> [THE TASK]: Collect every line of the rows below that contains the string "Semestr", copying each line in full. Matching is case-sensitive.
[START PROVIDED ENTRIES]
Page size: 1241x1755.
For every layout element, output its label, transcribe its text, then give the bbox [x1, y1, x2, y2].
[END PROVIDED ENTRIES]
[START PROVIDED ENTRIES]
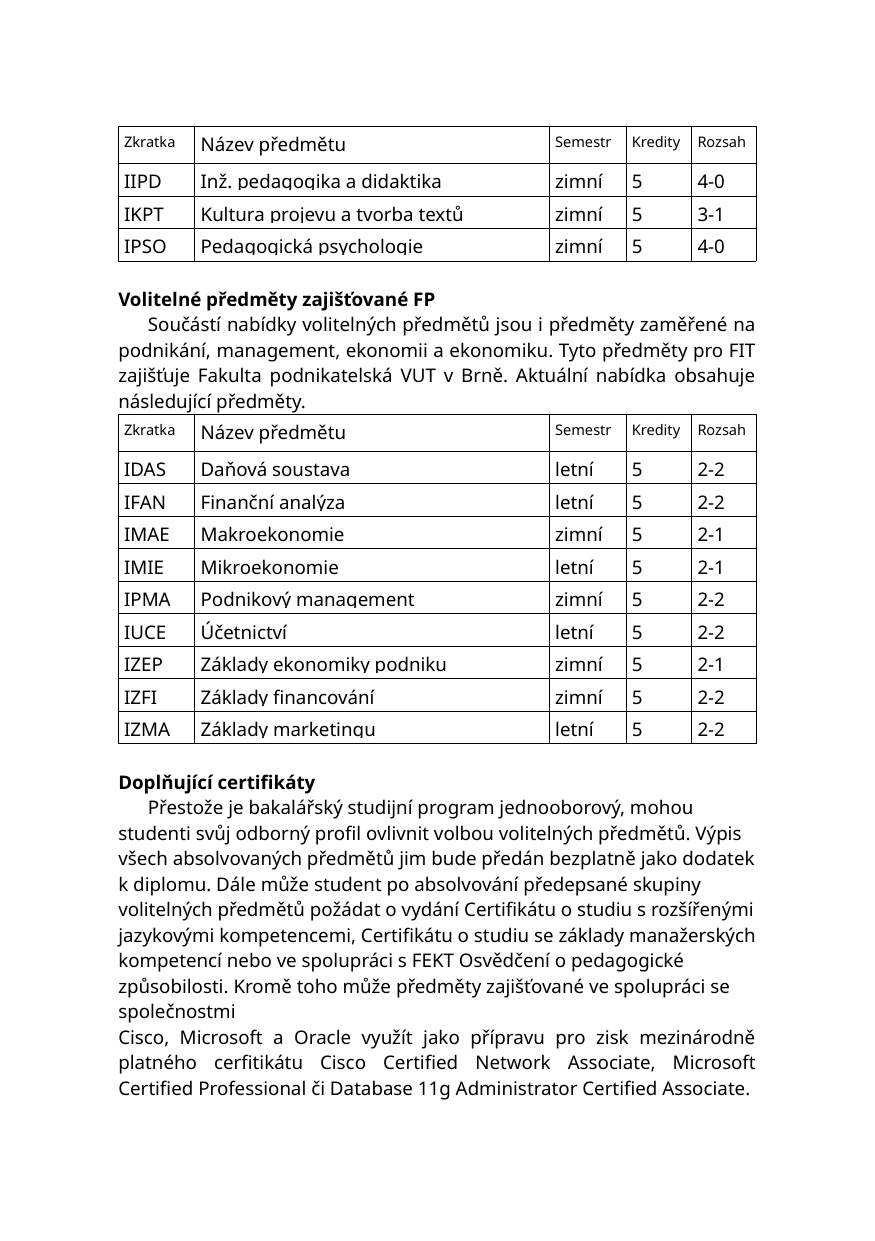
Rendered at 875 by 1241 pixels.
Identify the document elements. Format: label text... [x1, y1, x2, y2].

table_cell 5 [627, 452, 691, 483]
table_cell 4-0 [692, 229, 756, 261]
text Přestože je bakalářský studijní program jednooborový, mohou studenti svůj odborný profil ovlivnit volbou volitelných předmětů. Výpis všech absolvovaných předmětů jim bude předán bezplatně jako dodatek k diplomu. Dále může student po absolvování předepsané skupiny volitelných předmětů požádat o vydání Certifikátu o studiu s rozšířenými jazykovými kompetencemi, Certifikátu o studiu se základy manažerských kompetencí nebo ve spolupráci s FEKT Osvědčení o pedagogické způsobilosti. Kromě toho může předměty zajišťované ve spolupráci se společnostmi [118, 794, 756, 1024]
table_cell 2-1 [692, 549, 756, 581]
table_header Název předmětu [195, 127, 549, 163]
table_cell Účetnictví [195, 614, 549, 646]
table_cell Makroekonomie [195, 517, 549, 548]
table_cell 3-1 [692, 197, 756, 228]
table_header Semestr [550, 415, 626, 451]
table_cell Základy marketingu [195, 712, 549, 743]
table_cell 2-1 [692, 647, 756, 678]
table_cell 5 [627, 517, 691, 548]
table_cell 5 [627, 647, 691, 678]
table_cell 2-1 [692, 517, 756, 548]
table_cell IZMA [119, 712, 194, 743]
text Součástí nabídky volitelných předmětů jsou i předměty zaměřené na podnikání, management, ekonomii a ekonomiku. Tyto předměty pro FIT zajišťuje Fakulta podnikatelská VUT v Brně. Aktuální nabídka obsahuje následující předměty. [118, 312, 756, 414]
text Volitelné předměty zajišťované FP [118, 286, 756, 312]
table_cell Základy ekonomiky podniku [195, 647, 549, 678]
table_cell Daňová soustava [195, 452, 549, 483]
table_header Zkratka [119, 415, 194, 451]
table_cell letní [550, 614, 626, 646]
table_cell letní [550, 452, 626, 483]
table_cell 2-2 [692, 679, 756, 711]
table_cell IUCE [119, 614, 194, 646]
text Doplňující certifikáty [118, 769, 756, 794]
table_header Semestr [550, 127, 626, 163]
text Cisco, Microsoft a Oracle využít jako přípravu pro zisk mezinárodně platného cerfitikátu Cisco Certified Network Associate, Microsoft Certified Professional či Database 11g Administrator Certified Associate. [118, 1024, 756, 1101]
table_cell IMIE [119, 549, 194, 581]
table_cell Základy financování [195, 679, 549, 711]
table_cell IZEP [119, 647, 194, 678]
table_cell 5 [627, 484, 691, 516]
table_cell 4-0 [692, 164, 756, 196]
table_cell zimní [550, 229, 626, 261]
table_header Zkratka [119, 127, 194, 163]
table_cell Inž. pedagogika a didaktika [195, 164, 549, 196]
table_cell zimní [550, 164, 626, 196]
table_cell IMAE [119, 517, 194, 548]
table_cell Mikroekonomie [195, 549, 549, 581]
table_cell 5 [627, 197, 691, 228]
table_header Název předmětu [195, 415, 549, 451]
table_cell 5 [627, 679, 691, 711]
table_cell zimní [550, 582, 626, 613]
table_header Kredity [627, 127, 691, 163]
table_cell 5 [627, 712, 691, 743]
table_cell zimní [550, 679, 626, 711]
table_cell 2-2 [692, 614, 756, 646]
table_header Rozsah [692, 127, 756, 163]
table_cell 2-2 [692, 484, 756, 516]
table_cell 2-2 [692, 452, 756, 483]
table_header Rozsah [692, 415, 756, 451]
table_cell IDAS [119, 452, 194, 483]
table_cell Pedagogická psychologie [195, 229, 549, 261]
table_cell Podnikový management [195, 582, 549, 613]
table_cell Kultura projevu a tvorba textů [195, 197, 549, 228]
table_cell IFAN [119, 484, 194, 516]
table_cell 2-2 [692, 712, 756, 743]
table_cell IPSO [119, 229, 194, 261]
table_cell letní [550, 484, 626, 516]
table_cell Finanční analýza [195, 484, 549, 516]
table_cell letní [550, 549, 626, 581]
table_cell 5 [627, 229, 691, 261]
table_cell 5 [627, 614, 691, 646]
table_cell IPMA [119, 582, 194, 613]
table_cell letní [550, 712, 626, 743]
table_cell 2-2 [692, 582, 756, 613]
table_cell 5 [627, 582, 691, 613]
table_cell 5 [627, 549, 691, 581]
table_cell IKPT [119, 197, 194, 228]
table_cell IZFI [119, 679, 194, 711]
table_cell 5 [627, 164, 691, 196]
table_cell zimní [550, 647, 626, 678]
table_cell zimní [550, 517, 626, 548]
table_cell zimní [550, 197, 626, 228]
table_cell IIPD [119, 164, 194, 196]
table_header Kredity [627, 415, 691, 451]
[END PROVIDED ENTRIES]
[START PROVIDED ENTRIES]
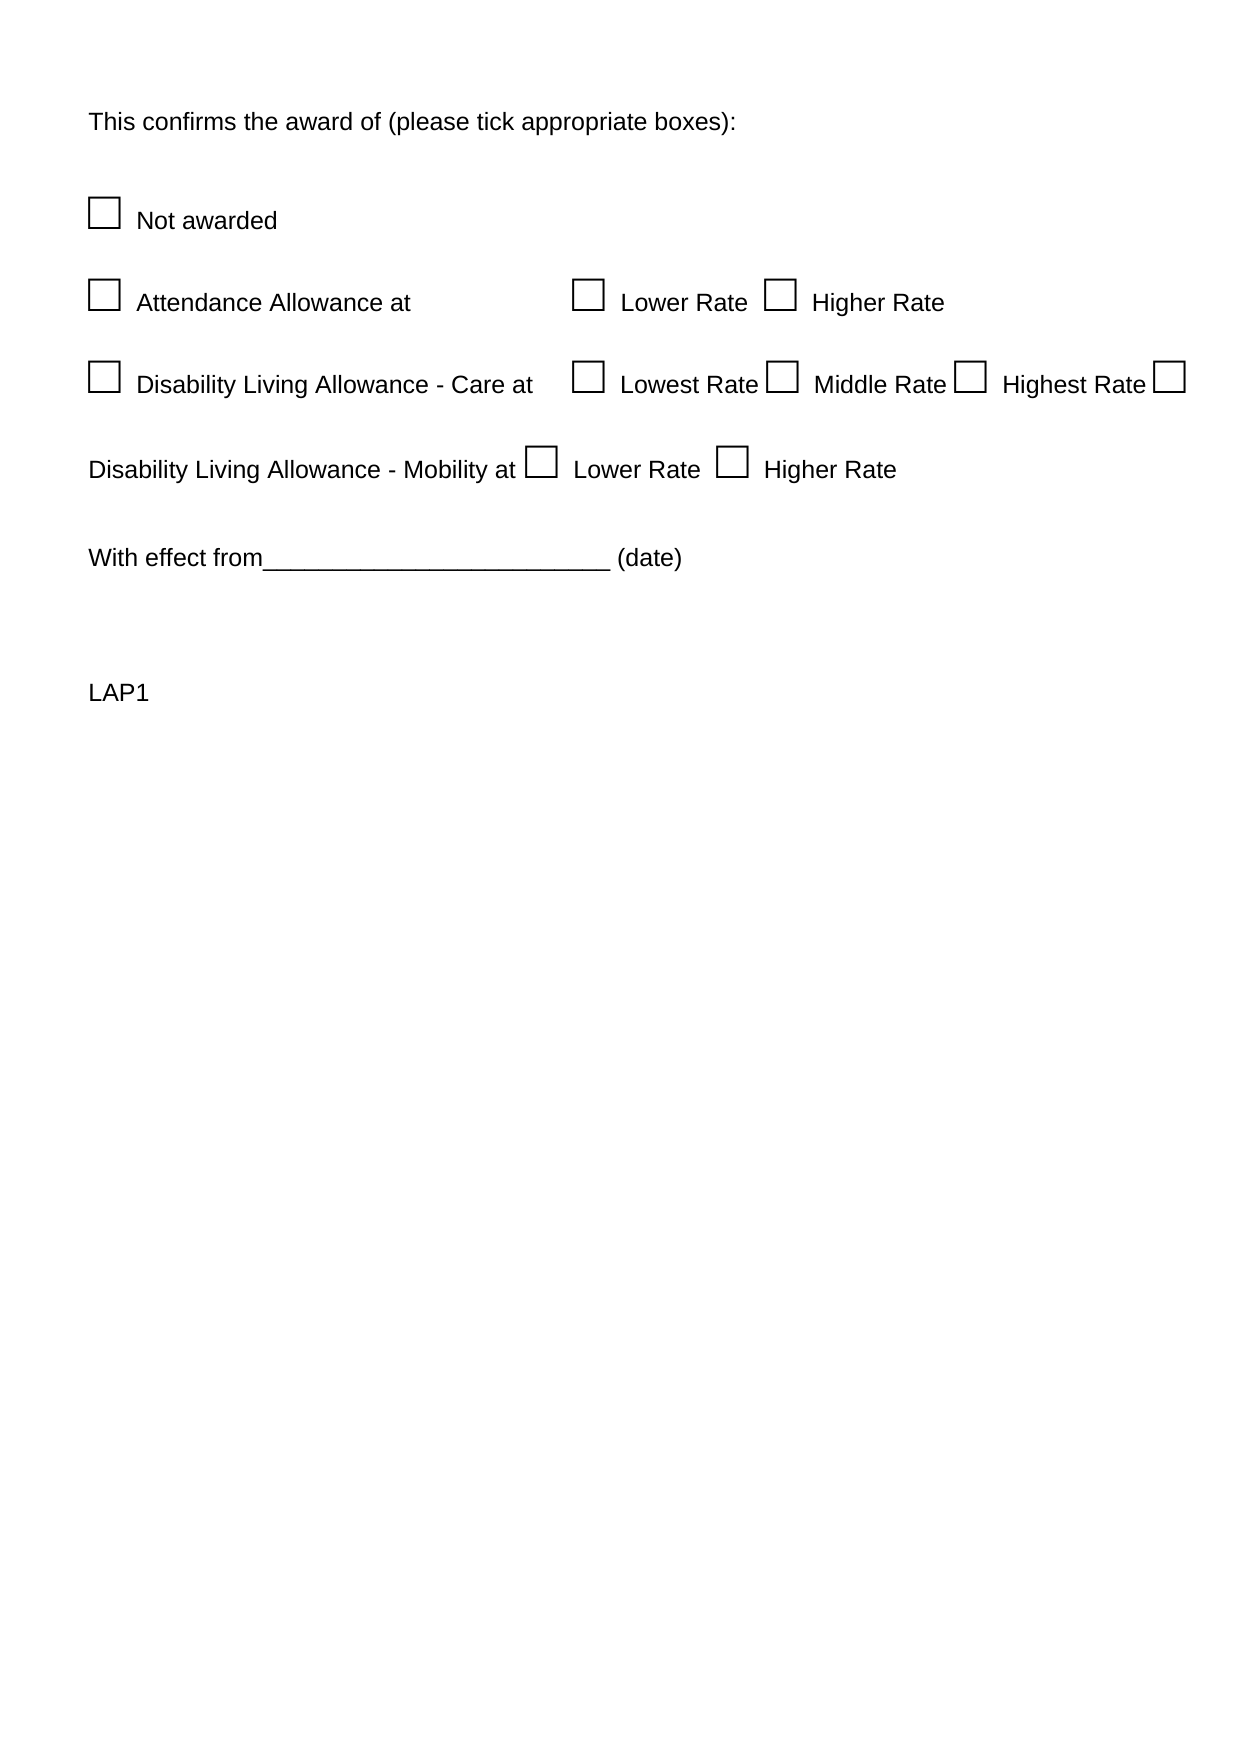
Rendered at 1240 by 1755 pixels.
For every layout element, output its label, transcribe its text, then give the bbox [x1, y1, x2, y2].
[END PROVIDED ENTRIES]
> [FINAL RESULT]:
table_header Semestr [550, 415, 626, 451]
table_header Semestr [550, 127, 626, 163]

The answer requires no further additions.